* _EXCERPT TO READ_
When personal jurisdiction is challenged, the plaintiff bears the burden of establishing a factual basis for asserting personal jurisdiction over a defendant. See Crane v. N.Y. Zoological Soc'y, 894 F.2d 454, 456 (D.C. Cir. 1990). At the pleading stage, the plaintiff "can satisfy that burden with a prima facie showing." Mwani v. bin Laden, 417 F.3d 1, 7 (D.C. Cir. 2005) (quoting Edmond v. United States Postal Serv. Gen. Counsel, 949 F.2d 415, 424 (D.C. Cir. 1991) ). "To make such a showing, the plaintiff is not required to adduce evidence that meets the standards of admissibility reserved for summary judgment and trial;" but rather, the plaintiff may "rest her arguments on the pleadings, ‘bolstered by such affidavits and other written materials as she can otherwise obtain.’ " Urban Inst. v. FINCON Servs. , 681 F. Supp. 2d 41, 44 (D.D.C. 2010) (quoting Mwani, 417 F.3d at 7 ). The plaintiff, however, cannot rely on bare allegations or conclusory statements but "must allege specific acts connecting [the] defendant with the forum." Second Amendment Found. v. United States Conf. of Mayors, 274 F.3d 521, 524 (D.C. Cir. 2001) (internal quotation marks omitted). "And unlike a motion to dismiss for failure to state a claim, the Court need not confine itself to only the allegations in the complaint, but ‘may consider materials outside the pleadings in deciding whether to grant a motion to dismiss for lack of jurisdiction.’ " Frost v. Catholic Univ. of Am. , 960 F. Supp. 2d 226, 231 (D.D.C. 2013) (quoting Jerome Stevens Pharm., Inc. v. FDA , 402 F.3d 1249, 1253 (D.C. Cir. 2005) ).

* _DIRECTIONS_
#1 Based on the passage about personal jurisdiction, say whether each statement agrees with it. Answer yes or no, and quote the words from the passage that decide it.
(a) The plaintiff carries the burden of showing a factual basis for personal jurisdiction over a defendant.
(b) At the pleading stage, the plaintiff must produce evidence that meets the admissibility standards for summary judgment and trial.
(c) In deciding a motion to dismiss for lack of jurisdiction, the court may look only at the allegations in the complaint.
#2 List every case in the passage about personal jurisdiction whose citation is marked "D.C. Cir."
#3 In the passage about personal jurisdiction, what must the plaintiff allege, since bare allegations or conclusory statements are not enough?

* _SUPPLIED DATA_
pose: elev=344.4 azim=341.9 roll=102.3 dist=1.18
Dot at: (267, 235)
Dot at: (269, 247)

* _ANSWERS FOR THE EXERCISE_
#1
(a) Yes: "the plaintiff bears the burden of establishing a factual basis for asserting personal jurisdiction over a defendant"
(b) No: "the plaintiff is not required to adduce evidence that meets the standards of admissibility reserved for summary judgment and trial"
(c) No: "the Court need not confine itself to only the allegations in the complaint"

#2
Crane v. N.Y. Zoological Soc'y
Mwani v. bin Laden
Edmond v. United States Postal Serv. Gen. Counsel
Second Amendment Found. v. United States Conf. of Mayors
Jerome Stevens Pharm., Inc. v. FDA

#3 Specific acts connecting the defendant with the forum.